Lectin pull-down assay and immunoprecipitation

Protein lysates from treated cell lines were incubated with biotinylated VVL at 4 °C with gentle rotation for 16 h. Proteins bound to these biotinylated lectins were then pulled down using streptavidin-coated magnetic beads (Invitrogen, Carlsbad, USA). Pulled down proteins were then immunoblotted with anti-E-cadherin antibody (Abcam).

Preparation of chitosan-EGCG nanoparticles

To prepare cross-linked chitosan-EGCG nanoparticles (CS-EGCG NPs), chitosan (1.5 g) was dissolved in 1% (v/v) aqueous acetic acid at a concentration of 1.5% (m/v) to form a transparent CS solution and the pH was adjusted to 5.0 using a 1 M NaOH solution.

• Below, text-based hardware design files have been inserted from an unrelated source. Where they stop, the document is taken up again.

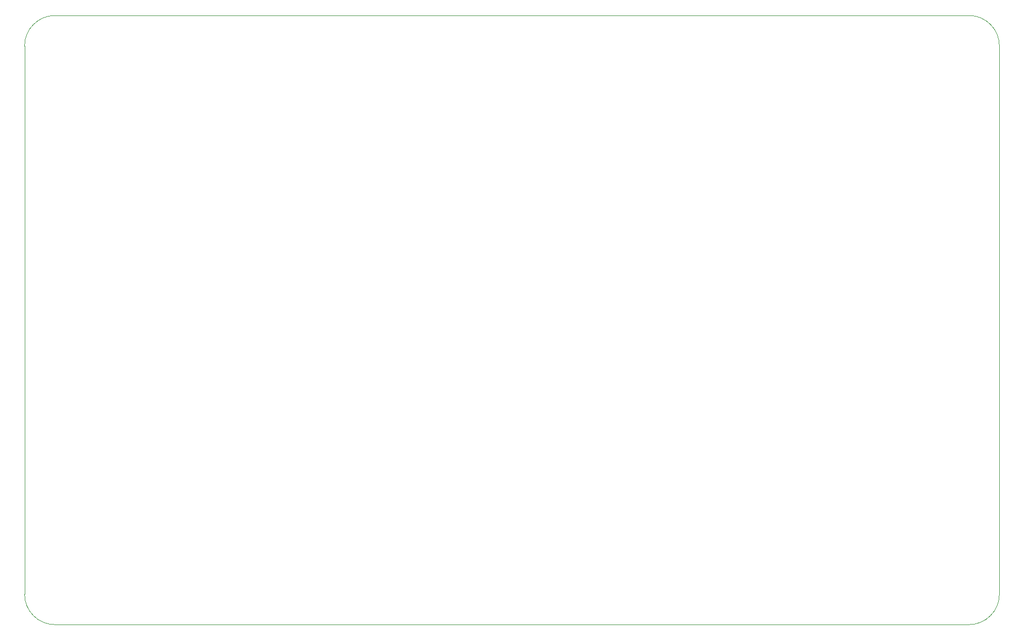
<source format=gm1>
G04*
G04 #@! TF.GenerationSoftware,Altium Limited,Altium Designer,20.1.12 (249)*
G04*
G04 Layer_Color=16711935*
%FSLAX25Y25*%
%MOIN*%
G70*
G04*
G04 #@! TF.SameCoordinates,6C7D9CAF-E978-41D4-BD8A-455F840FEFA2*
G04*
G04*
G04 #@! TF.FilePolarity,Positive*
G04*
G01*
G75*
%ADD14C,0.00197*%
D14*
X610236D02*
G03*
X629921Y19685I0J19685D01*
G01*
Y374016D02*
G03*
X610236Y393701I-19685J0D01*
G01*
X19685D02*
G03*
X0Y374016I0J-19685D01*
G01*
Y19685D02*
G03*
X19685Y0I19685J0D01*
G01*
Y393701D02*
X610236D01*
X629921Y19685D02*
Y374016D01*
X0Y19685D02*
Y374016D01*
X19685Y0D02*
X610236D01*
D02*
G03*
X629921Y19685I0J19685D01*
G01*
Y374016D02*
G03*
X610236Y393701I-19685J0D01*
G01*
X19685D02*
G03*
X0Y374016I0J-19685D01*
G01*
Y19685D02*
G03*
X19685Y0I19685J0D01*
G01*
Y393701D02*
X610236D01*
X629921Y19685D02*
Y374016D01*
X0Y19685D02*
Y374016D01*
X19685Y0D02*
X610236D01*
M02*

</source>
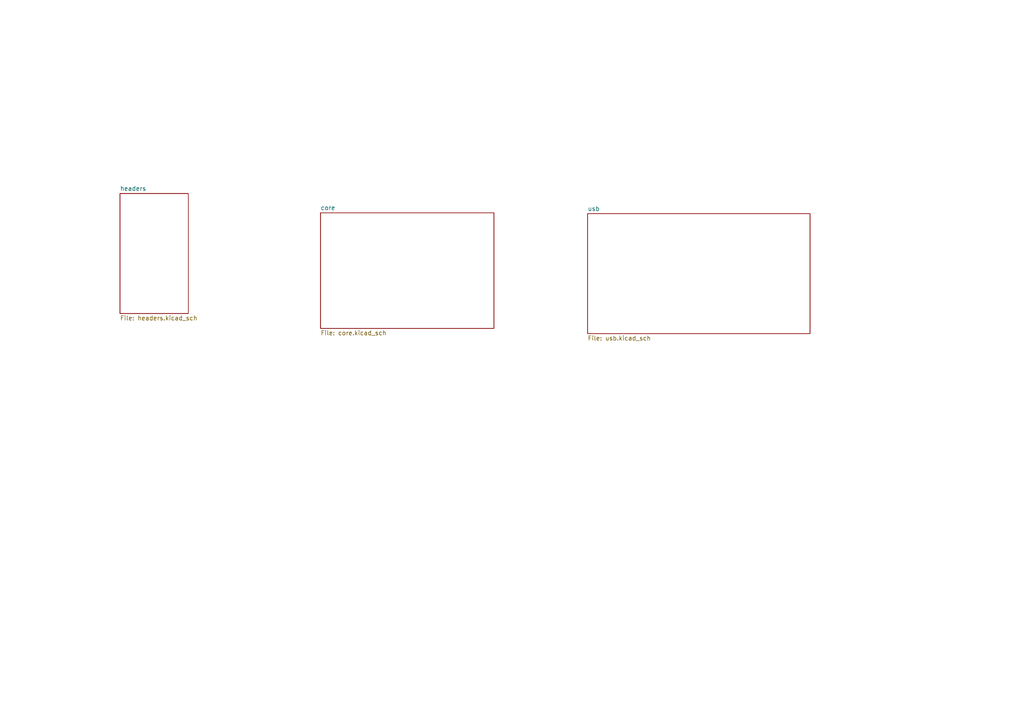
<source format=kicad_sch>
(kicad_sch (version 20230121) (generator eeschema)

  (uuid 5beb5074-8754-45a7-a361-9f4b435679c4)

  (paper "A4")

  


  (sheet (at 92.964 61.722) (size 50.292 33.528) (fields_autoplaced)
    (stroke (width 0.1524) (type solid))
    (fill (color 0 0 0 0.0000))
    (uuid 341bdc4d-fc41-4743-a68d-8cd272e4c2bd)
    (property "Sheetname" "core" (at 92.964 61.0104 0)
      (effects (font (size 1.27 1.27)) (justify left bottom))
    )
    (property "Sheetfile" "core.kicad_sch" (at 92.964 95.8346 0)
      (effects (font (size 1.27 1.27)) (justify left top))
    )
    (instances
      (project "URC_ezFET_Lite"
        (path "/5beb5074-8754-45a7-a361-9f4b435679c4" (page "2"))
      )
    )
  )

  (sheet (at 34.798 56.134) (size 19.812 34.798) (fields_autoplaced)
    (stroke (width 0.1524) (type solid))
    (fill (color 0 0 0 0.0000))
    (uuid a60d15ff-51b1-4d68-9393-ba1360345dc4)
    (property "Sheetname" "headers" (at 34.798 55.4224 0)
      (effects (font (size 1.27 1.27)) (justify left bottom))
    )
    (property "Sheetfile" "headers.kicad_sch" (at 34.798 91.5166 0)
      (effects (font (size 1.27 1.27)) (justify left top))
    )
    (instances
      (project "URC_ezFET_Lite"
        (path "/5beb5074-8754-45a7-a361-9f4b435679c4" (page "3"))
      )
    )
  )

  (sheet (at 170.434 61.976) (size 64.516 34.798) (fields_autoplaced)
    (stroke (width 0.1524) (type solid))
    (fill (color 0 0 0 0.0000))
    (uuid ea115ea3-0e3f-48f4-9838-33bfc9e15677)
    (property "Sheetname" "usb" (at 170.434 61.2644 0)
      (effects (font (size 1.27 1.27)) (justify left bottom))
    )
    (property "Sheetfile" "usb.kicad_sch" (at 170.434 97.3586 0)
      (effects (font (size 1.27 1.27)) (justify left top))
    )
    (instances
      (project "URC_ezFET_Lite"
        (path "/5beb5074-8754-45a7-a361-9f4b435679c4" (page "4"))
      )
    )
  )

  (sheet_instances
    (path "/" (page "1"))
  )
)

</source>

EGCG (0.02 g) was added to the CS solution under stirring until it was well dissolved. Subsequently, 10 mL of 3 mg/mL sodium tripolyphosphate (STPP) solution was added dropwise to the mixed solution under stirring at room temperature. After continuous stirring for 30 min, cross-linked CS-EGCG particle suspension was homogenized using high-speed homogenization at 10,000 r/min for 1 min. The suspension obtained was ultrasonicated for 5 s with 5 s intervals using a probe sonicator under 300 W for a total of 5 min to obtain fine CS-EGCG nanoparticles. After settling at room temperature for 2 h, the CS-EGCG nanoparticle suspension was collected after being dialyzed against pH 5.5 acetic buffer to remove unreacted STPP and free EGCG.

Size and zeta potential characterization

The size and zeta potential of CS-EGCG nanoparticles were measured using a NanoZS Nanosizer (Malvern Instruments Ltd., UK) by photon correlation spectroscopy and electrophoretic mobility, respectively. All measurements were made in triplicate.

Binding assay

CS-EGCG NPs and plasmid were mixed in a mass ratio of 1:1, 2:1, 5:1, 10:1, 20:1. The supernatants containing C-SLN-ASO complexes were loaded onto a 1.5% agarose gel, which was later visualized by the Gel Doc XR + system and analyzed with Image Lab software (BIO-RAD, USA).

Statistical analysis

Statistical analyses were performed using GraphPad Prism 7 software and R (version 3.4.3) (https://www.rproject.org/). All experiments were carried out at least three times, and data from one representative experiment are shown. Data are presented as mean ± standard deviation (S.D.). Differences among/between sample groups were analyzed by one-way analysis of variance (ANOVA) or independent samples two-tailed student’s t test. Disease-free survival analysis was performed using Kaplan–Meier curves, with application of the Log-rank test to calculate statistical significance. The association between clinicopathological parameters and the expression level of circSPIRE1 was analyzed using chi-square test. We calculated the coefficient of variation and comparisons between the groups were performed. Univariate and multivariate hazard ratios (HRs) were calculated using Cox regression. The statistical difference was confirmed when the P value < 0.05 (*P < 0.05; **P < 0.01; ***P < 0.001).